Cholera in Brazil

The passengers of the Araguaya and the quarantine on Grand Island.
For third-class passengers, poor and unhappy people: washing, disinfection, grooming, tongue examination, eye testing, clothes spread out to dry, isolation… hell!
For first-class passengers: all the perks, permission to “escape” to Rio, gestures of appreciation with oil portrait, steel-drum music and quintets for the blind…
Nothing like having money: even the tips of the syringes are soft…
(O Malho, Rio de Janeiro, 1910)

Brazilian cholera quarantine cartoon

Look, cholera!

(Commenting on disputes among the Brazilian states about how to deal with cholera, then raging in Europe.)
Cholera: “Ah! That’s it? Now that you remember to close the door to Rio de Janeiro in my face? Well, wait for it to come back! I enter from the north, whose doors are always open, thanks to the kindness of the respective governments!
Whoever wants to get rid of me has to defend himself very well, in a timely fashion… Move along! …”
(O Malho, Rio de Janeiro, 1910)

Brazilian cholera cartoon

The typhus epidemic (friendly conversation)

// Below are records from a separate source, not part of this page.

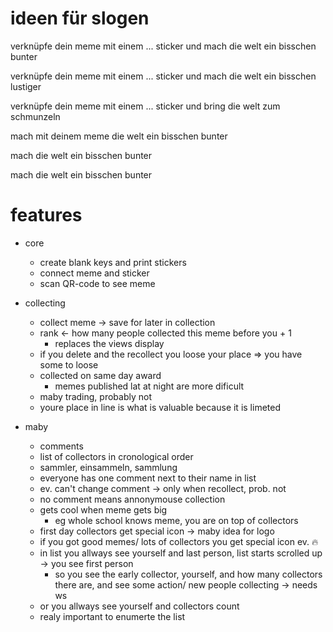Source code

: # ideen für slogen

verknüpfe dein meme mit einem ... sticker
und mach die welt ein bisschen bunter

verknüpfe dein meme mit einem ... sticker
und mach die welt ein bisschen lustiger

verknüpfe dein meme mit einem ... sticker
und bring die welt zum schmunzeln

mach mit deinem meme die welt ein bisschen bunter

mach die welt ein bisschen bunter

mach die welt ein bisschen bunter


# features

- core
    - create blank keys and print stickers
    - connect meme and sticker
    - scan QR-code to see meme

- collecting
    - collect meme -> save for later in collection
    - rank <- how many people collected this meme before you + 1 
        - replaces the views display
    - if you delete and the recollect you loose your place => you have some to loose
    - collected on same day award 
        - memes published lat at night are more dificult
    - maby trading, probably not
    - youre place in line is what is valuable because it is limeted

- maby
    - comments
    - list of collectors in cronological order 
    - sammler, einsammeln, sammlung
    - everyone has one comment next to their name in list
    - ev. can't change comment -> only when recollect, prob. not
    - no comment means annonymouse collection
    - gets cool when meme gets big
        - eg whole school knows meme, you are on top of collectors
    - first day collectors get special icon -> maby idea for logo 
    - if you got good memes/ lots of collectors you get special icon ev. 🔥
    - in list you allways see yourself and last person, list starts scrolled up -> you see first person
        - so you see the early collector, yourself, and how many collectors there are, and see some action/ new people collecting -> needs ws
    - or you allways see yourself and collectors count
    - realy important to enumerte the list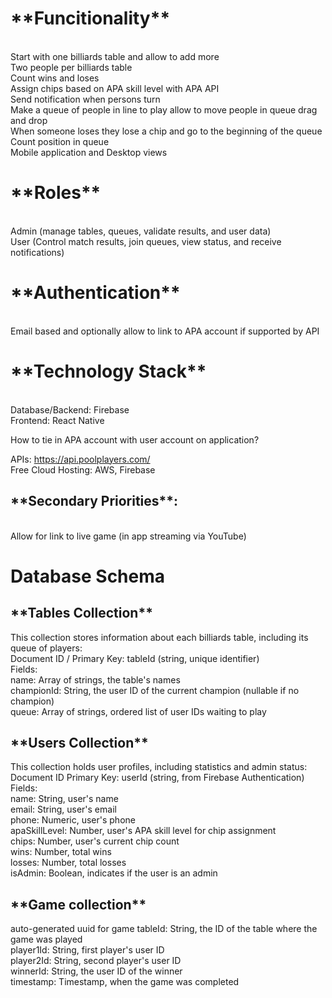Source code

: <h1>**Funcitionality**</h1><br>
Start with one billiards table and allow to add more<br>
Two people per billiards table<br>
Count wins and loses<br>
Assign chips based on APA skill level with APA API<br>
Send notification when persons turn<br>
Make a queue of people in line to play allow to move people in queue drag and drop<br>
When someone loses they lose a chip and go to the beginning of the queue<br>
Count position in queue<br>
Mobile application and Desktop views<br>

<h1>**Roles**</h1><br>
Admin (manage tables, queues, validate results, and user data)<br>
User (Control match results, join queues, view status, and receive notifications)<br>

<h1>**Authentication**</h1><br>
Email based and optionally allow to link to APA account if supported by API<br>

<h1>**Technology Stack**</h1><br>
Database/Backend: Firebase<br>
Frontend: React Native<br>

How to tie in APA account with user account on application?

APIs: https://api.poolplayers.com/<br>
Free Cloud Hosting: AWS, Firebase<br>

<h2>**Secondary Priorities**:</h2><br>
Allow for link to live game (in app streaming via YouTube)<br>
<h1>Database Schema</h1>
<h2>**Tables Collection**</h2>
This collection stores information about each billiards table, including its queue of players:<br>
Document ID / Primary Key: tableId (string, unique identifier)<br>
Fields:<br>
name: Array of strings, the table's names<br>
championId: String, the user ID of the current champion (nullable if no champion)<br>
queue: Array of strings, ordered list of user IDs waiting to play <br>

<h2>**Users Collection**</h2>
This collection holds user profiles, including statistics and admin status:<br>
Document ID Primary Key: userId (string, from Firebase Authentication)<br>
Fields:<br>
name: String, user's name<br>
email: String, user's email<br>
phone: Numeric, user's phone <br>
apaSkillLevel: Number, user's APA skill level for chip assignment<br>
chips: Number, user's current chip count<br>
wins: Number, total wins<br>
losses: Number, total losses<br>
isAdmin: Boolean, indicates if the user is an admin<br>


<h2>**Game collection**</h2>
auto-generated uuid for game
tableId: String, the ID of the table where the game was played<br>
player1Id: String, first player's user ID<br>
player2Id: String, second player's user ID<br>
winnerId: String, the user ID of the winner<br>
timestamp: Timestamp, when the game was completed<br>

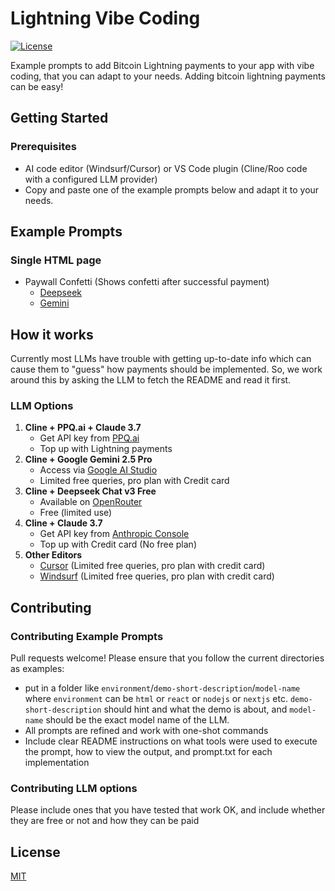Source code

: # Lightning Vibe Coding

[![License](https://img.shields.io/badge/License-MIT-blue.svg)](LICENSE)

Example prompts to add Bitcoin Lightning payments to your app with vibe coding, that you can adapt to your needs. Adding bitcoin lightning payments can be easy!

## Getting Started

### Prerequisites

- AI code editor (Windsurf/Cursor) or VS Code plugin (Cline/Roo code with a configured LLM provider)
- Copy and paste one of the example prompts below and adapt it to your needs.

## Example Prompts

### Single HTML page

- Paywall Confetti (Shows confetti after successful payment)
  - [Deepseek](bitcoin-connect/paywall-confetti/deepseek-chat-v3-0324:free/README.md)
  - [Gemini](bitcoin-connect/paywall-confetti/gemini-2.5-pro/README.md)

## How it works

Currently most LLMs have trouble with getting up-to-date info which can cause them to "guess" how payments should be implemented. So, we work around this by asking the LLM to fetch the README and read it first.

### LLM Options

1. **Cline + PPQ.ai + Claude 3.7**
   - Get API key from [PPQ.ai](https://ppq.ai/api-docs)
   - Top up with Lightning payments
2. **Cline + Google Gemini 2.5 Pro**
   - Access via [Google AI Studio](https://aistudio.google.com/)
   - Limited free queries, pro plan with Credit card
3. **Cline + Deepseek Chat v3 Free**
   - Available on [OpenRouter](https://openrouter.ai/deepseek/deepseek-chat-v3-0324:free)
   - Free (limited use)
4. **Cline + Claude 3.7**
   - Get API key from [Anthropic Console](https://console.anthropic.com/)
   - Top up with Credit card (No free plan)
5. **Other Editors**
   - [Cursor](https://cursor.com) (Limited free queries, pro plan with credit card)
   - [Windsurf](https://windsurf.com/editor) (Limited free queries, pro plan with credit card)

## Contributing

### Contributing Example Prompts

Pull requests welcome! Please ensure that you follow the current directories as examples:

- put in a folder like `environment`/`demo-short-description`/`model-name` where `environment` can be `html` or `react` or `nodejs` or `nextjs` etc. `demo-short-description` should hint and what the demo is about, and `model-name` should be the exact model name of the LLM.
- All prompts are refined and work with one-shot commands
- Include clear README instructions on what tools were used to execute the prompt, how to view the output, and prompt.txt for each implementation

### Contributing LLM options

Please include ones that you have tested that work OK, and include whether they are free or not and how they can be paid

## License

[MIT](LICENSE)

Dr. Oswaldo Cruz [Brazil’s pioneering bacteriologist, who had recently left the public health service]: “Hello! … I already dealt with you in the war…”
The Typhus: “Whaddaya mean, doc! After you left the Hygiene Department, sir, I was no longer the master of leaving Rio de Janeiro!
I’ve been working for the donkey… Now I’m operating at the Botanical Garden; but I still have a lot to do in other neighborhoods! …”
(O Malho, Rio de Janeiro, 1916) (I surely require correction with the idioms here.)

Brazilian typhus cartoon

Regarding the Polish victories over the Bolsheviks

More propaganda than cartoon, this image was published during the Polish-Soviet war of 1920: “Rejoice, Europe! It’s true that because of the Polish victories you have missed the deliveries of tea and caviar, but you have also avoided the visitation of the four Russian witches: anarchy, plague, cholera, and typhus.”
(Mucha, Warsaw, 1920)

Polish plague cholera typhus cartoon

Noblesse oblige

(It has been widely commented that Marshal Hermes [de Fonseca, the president of Brazil] did not go to Italy.)
Italian King Victor Emmanuel (holding document behind his back that reads “Italian emigration to Brazil is prohibited”): “Hey! Marshal, my dear! So you’re embarking without having visited la bella Italia! What does this mean?”
The Pope: “Darn! The President of Brazil, the world’s most clerical republic, doesn’t want to see the Pope?”
The Marshal: “Oh, gentlemen! It is a simple matter of courtesy… Your immigrants cannot come to my land for a reason that I can’t explain? … I can’t go to yours either, because of… cholera… Love is repaid with love.”
(O Malho, Rio de Janeiro, 1910)

Brazilian cholera cartoon

Against cholera

The public health authorities have advised: “Our salvation against cholera lies in fire. Let’s cook our food very well, let’s boil our drinking water well.”
In short: let us be careful, cook everything, watch for the boiling point, like in San Salvador!
(second image) Yet insofar as the measure is really good, it should be expanded… And, we say to ourselves: Let’s cook the newspapers daily that feed our spirit with the indigestible prose of odious and personal campaigns!
Only thus may we fear in tranquillity…
(O Malho, Rio de Janeiro, 1910)

Brazilian cholera cartoon

Yet another contrast

On differences between the Argentinian and Brazilian responses to the cholera epidemic. (The Argentinians appear to be uniformly armed with disinfectant sprayers.) “Regarding cholera and what can be seen: Argentina is energetically preparing for the horrendous monster with its giant maw (?). And us? We are only preoccupied with our… rage!” (I.e., choler)
(O Malho, Rio de Janeiro, 1910)

Brazilian cholera cartoon

WISE IN CAPITAL LETTERS

A cartoon set in the year of the Brazilian National Exposition in 1908: “We’re toast, my dear, we are toast! We have drought and famine, parade floats, smallpox, Exposition parties, bubonic plague, propagandists of Brazil, and now here comes cholera!”
“What do you want? Disasters always come in multiples… But the worst of it all is that I don’t see men capable of curbing these ills, despite the [manioc] flour of erudition with which they are stuffed… because of the leaves.” (Meaning that appearance prevailed over substance?)
(O Malho, Rio de Janeiro, 1908)

Brazilian smallpox plague cholera cartoon

The microbes vanquished by a new Saint George

From an advertisement for a potion produced by Guyot: “Everyone knows that bad microbes are the cause of almost all of our major diseases: tuberculosis, influenza, diphtheria, typhoid fever, meningitis, cholera, plague, tetanus, etc.” (Am I the only one who sees some Miró here?)